THE PROBLEM: The lines below that include the word "Left" are to be reported.

┌─ LISTED ENTRIES

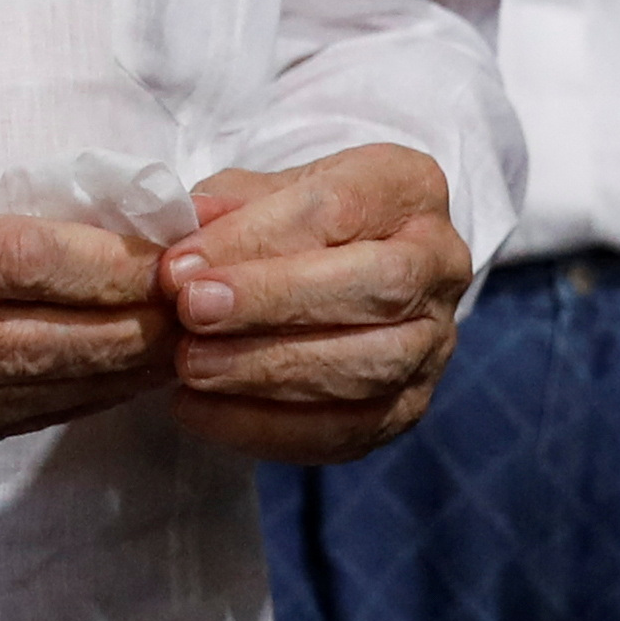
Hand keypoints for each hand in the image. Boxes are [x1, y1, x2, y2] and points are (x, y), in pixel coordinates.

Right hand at [0, 196, 172, 467]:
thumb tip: (57, 249)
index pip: (16, 261)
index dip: (105, 266)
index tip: (163, 256)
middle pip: (31, 343)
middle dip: (127, 334)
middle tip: (197, 316)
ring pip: (13, 399)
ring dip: (101, 382)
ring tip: (166, 360)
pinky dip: (41, 411)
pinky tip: (89, 395)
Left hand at [161, 147, 469, 464]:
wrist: (340, 271)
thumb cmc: (294, 224)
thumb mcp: (262, 192)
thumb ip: (226, 208)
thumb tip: (182, 231)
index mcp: (408, 188)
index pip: (338, 209)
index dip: (254, 240)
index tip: (180, 267)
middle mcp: (439, 264)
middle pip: (377, 286)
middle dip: (275, 303)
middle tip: (190, 314)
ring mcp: (434, 344)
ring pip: (367, 367)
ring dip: (267, 371)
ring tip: (190, 367)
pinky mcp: (409, 408)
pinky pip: (348, 432)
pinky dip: (267, 428)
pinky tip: (201, 412)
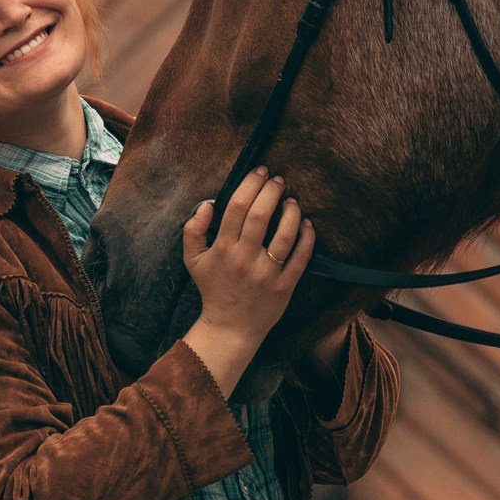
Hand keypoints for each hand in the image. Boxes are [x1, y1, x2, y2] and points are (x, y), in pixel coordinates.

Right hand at [179, 167, 314, 398]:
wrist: (229, 327)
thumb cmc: (213, 290)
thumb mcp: (192, 260)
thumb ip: (192, 230)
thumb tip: (207, 204)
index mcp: (223, 248)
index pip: (237, 206)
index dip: (251, 184)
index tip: (260, 172)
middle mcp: (244, 258)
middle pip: (261, 215)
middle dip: (272, 191)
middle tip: (279, 180)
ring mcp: (266, 273)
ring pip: (285, 234)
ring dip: (292, 212)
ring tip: (292, 200)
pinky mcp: (284, 286)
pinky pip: (301, 258)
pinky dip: (307, 238)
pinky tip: (308, 224)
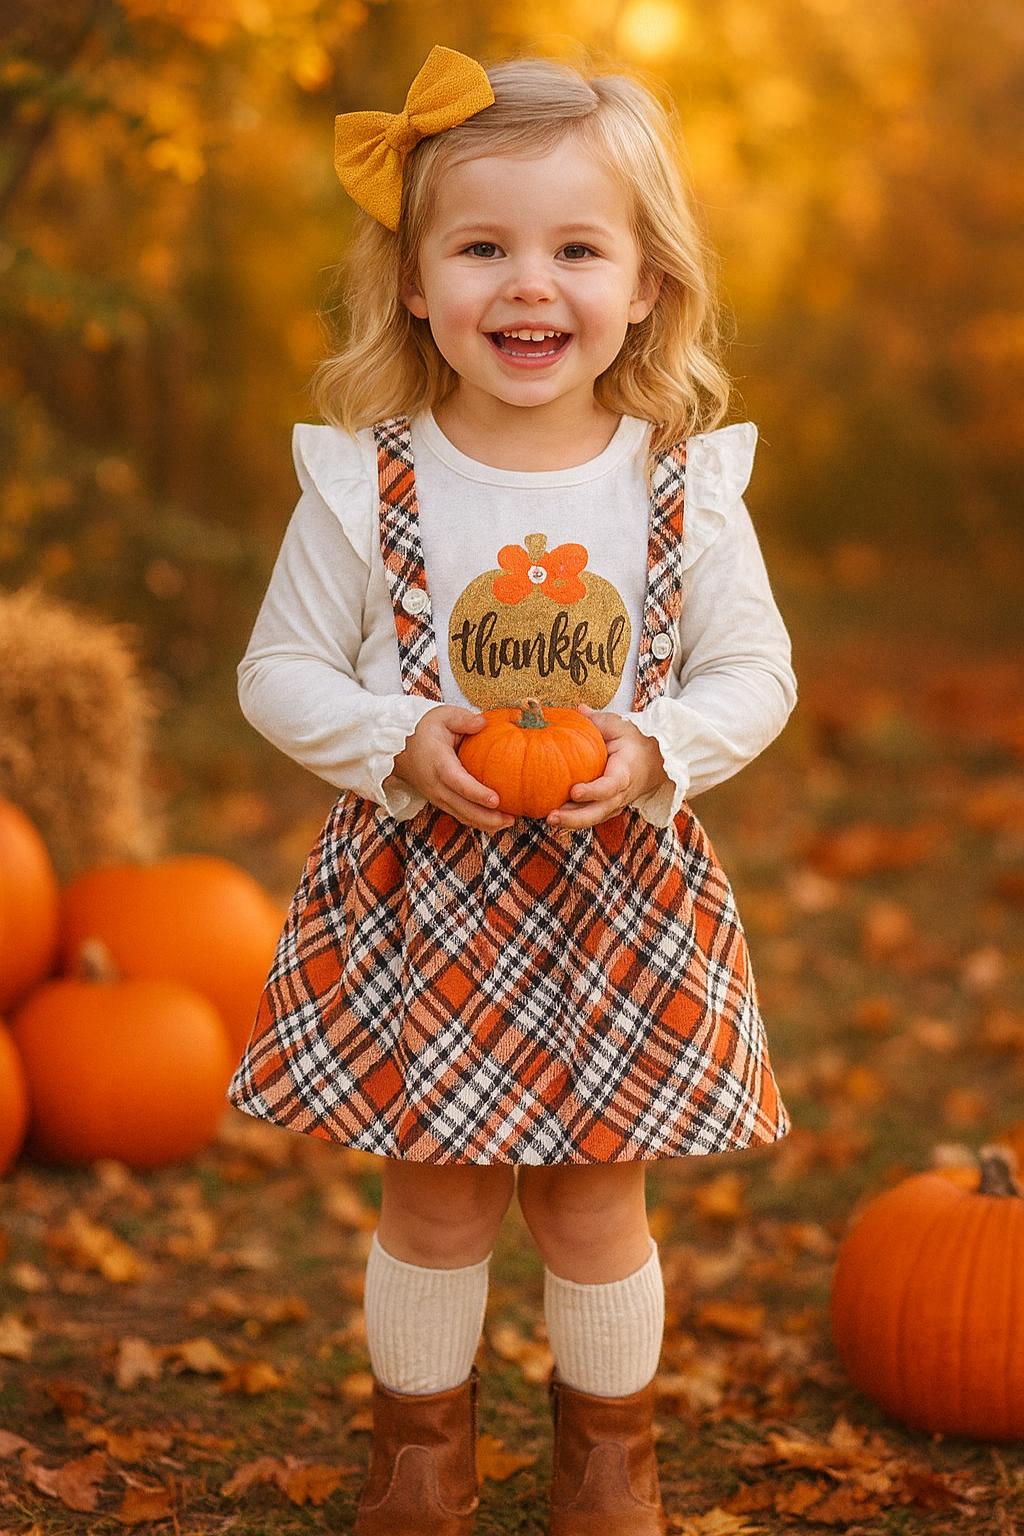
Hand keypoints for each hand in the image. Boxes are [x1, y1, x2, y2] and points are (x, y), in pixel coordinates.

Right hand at [387, 705, 515, 832]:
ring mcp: (437, 796)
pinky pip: (459, 815)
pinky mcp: (440, 801)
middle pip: (463, 808)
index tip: (496, 800)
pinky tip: (495, 822)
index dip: (477, 794)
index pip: (459, 783)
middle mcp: (437, 785)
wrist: (398, 746)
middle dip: (487, 817)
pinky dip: (476, 822)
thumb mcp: (442, 716)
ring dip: (485, 823)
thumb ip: (463, 719)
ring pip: (461, 816)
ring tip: (508, 822)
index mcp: (439, 764)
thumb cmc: (423, 729)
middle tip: (511, 818)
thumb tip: (484, 723)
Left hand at [545, 703, 669, 829]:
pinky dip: (575, 820)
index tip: (574, 791)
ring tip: (549, 819)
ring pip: (595, 818)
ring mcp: (616, 803)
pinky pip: (592, 817)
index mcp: (625, 772)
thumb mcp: (619, 726)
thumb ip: (598, 721)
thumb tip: (578, 709)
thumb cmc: (634, 741)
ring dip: (571, 822)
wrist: (656, 759)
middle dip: (575, 818)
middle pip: (599, 811)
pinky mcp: (609, 807)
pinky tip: (555, 817)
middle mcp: (621, 793)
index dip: (593, 791)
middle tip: (552, 816)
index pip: (610, 786)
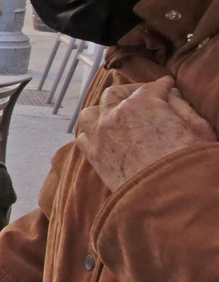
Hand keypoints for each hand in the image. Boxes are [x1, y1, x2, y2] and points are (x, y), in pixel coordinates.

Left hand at [76, 77, 214, 190]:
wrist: (168, 196)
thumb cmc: (188, 161)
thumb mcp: (198, 127)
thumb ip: (181, 106)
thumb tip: (170, 94)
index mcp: (142, 103)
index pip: (152, 87)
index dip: (162, 85)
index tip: (167, 86)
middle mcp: (115, 114)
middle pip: (114, 94)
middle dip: (129, 91)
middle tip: (142, 95)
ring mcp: (100, 135)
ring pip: (91, 112)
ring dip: (102, 110)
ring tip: (114, 114)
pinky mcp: (94, 156)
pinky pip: (83, 138)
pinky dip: (91, 132)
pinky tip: (102, 135)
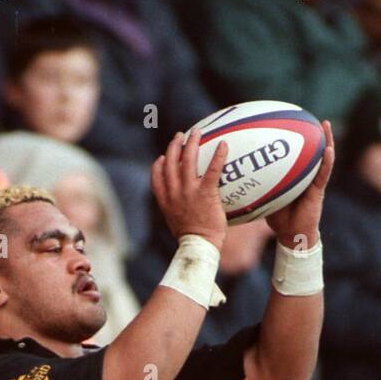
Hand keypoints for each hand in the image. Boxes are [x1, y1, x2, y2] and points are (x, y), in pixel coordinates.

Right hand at [151, 127, 228, 250]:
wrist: (199, 247)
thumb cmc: (192, 241)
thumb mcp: (178, 225)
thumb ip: (178, 213)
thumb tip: (187, 210)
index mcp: (165, 201)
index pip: (156, 178)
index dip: (158, 165)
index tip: (163, 158)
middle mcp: (174, 193)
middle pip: (170, 162)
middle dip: (174, 146)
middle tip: (180, 136)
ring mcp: (188, 191)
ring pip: (187, 160)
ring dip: (191, 143)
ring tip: (196, 133)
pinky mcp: (205, 193)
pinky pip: (212, 169)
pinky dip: (218, 155)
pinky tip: (224, 145)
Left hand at [265, 120, 334, 249]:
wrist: (291, 235)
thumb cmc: (278, 218)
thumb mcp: (264, 196)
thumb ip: (255, 183)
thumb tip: (235, 174)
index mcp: (293, 175)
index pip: (293, 153)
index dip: (292, 138)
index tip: (288, 120)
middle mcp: (305, 175)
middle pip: (309, 150)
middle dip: (310, 133)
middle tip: (307, 115)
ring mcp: (313, 182)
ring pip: (321, 157)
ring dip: (325, 140)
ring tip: (325, 125)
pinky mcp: (318, 191)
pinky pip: (324, 174)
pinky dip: (327, 161)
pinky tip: (328, 149)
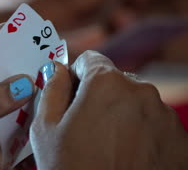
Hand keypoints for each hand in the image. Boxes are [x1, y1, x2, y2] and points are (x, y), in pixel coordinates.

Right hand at [30, 51, 187, 168]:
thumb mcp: (45, 129)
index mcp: (106, 83)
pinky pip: (155, 125)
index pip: (90, 60)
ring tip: (108, 145)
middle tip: (86, 127)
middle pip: (114, 81)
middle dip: (99, 96)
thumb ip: (51, 90)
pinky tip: (127, 155)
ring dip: (122, 114)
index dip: (75, 76)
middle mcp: (141, 91)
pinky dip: (142, 133)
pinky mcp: (180, 140)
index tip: (70, 94)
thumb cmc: (73, 169)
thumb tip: (57, 70)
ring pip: (136, 103)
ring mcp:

└─

SOLUTION:
Left hand at [161, 147, 469, 464]:
Left hand at [545, 703, 669, 829]:
Left hand at [76, 77, 214, 190]:
Left hand at [265, 120, 334, 249]:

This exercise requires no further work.